Slack flaw exposed users' hashed passwords

Slack flaw exposed users’ hashed passwords

Slack, the workplace communication platform, has notified some of its users that their hashed passwords have been subject to exposure for the last five years. The company wasn’t specific in its notice, but Wired said that the flaw was in one of its “low-friction features”. The flaw exposed hashed passwords of users when creating or revoking shared invitation links for workspaces.

“When a user performed either of these actions, Slack transmitted a hashed version of their password to other workspace members,” the company said in a notice. “It affected all users who created or revoked shared invitation links between 17 April 2017 and 17 July 2022.”
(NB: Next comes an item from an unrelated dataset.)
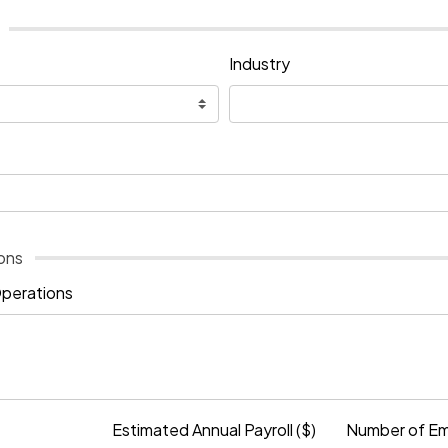
Industry
ons
Operations
Estimated Annual Payroll ($)
Number of E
Putting a plaintext password through a hashing algorithm changes it to a cryptographically scrambled or obfuscated version of itself, now called a “ciphertext”. It is a unique string of characters with a fixed length. Adding “salt”—essentially random data—when hashing would further protect the password from getting easily extracted by threat actors.

The exposure only occurs behind the scenes, though, as Slack users who were sent these invitations couldn’t see the passwords. However, they weren’t completely inaccessible, although seeing the exposed passwords required actively monitoring encrypted traffic from Slack’s servers.

“We have no reason to believe that anyone was able to obtain plaintext passwords because of this issue. However, for the sake of caution, we have reset affected users’ Slack passwords.”

Slack warned that hashes are “secure, but not perfect.” Hashed passwords could still be revered by brute force methods.

Slack promptly patched the flaw after an independent security researcher reported it to Slack last month. It then notified the approximately 0.5 percent of all its users who may have been affected, 

The company also took this opportunity to advise its users to enable 2FA (two-factor authentication) on their accounts and create strong and unique passwords. It also advised users to check access logs, which they can find here, for their accounts.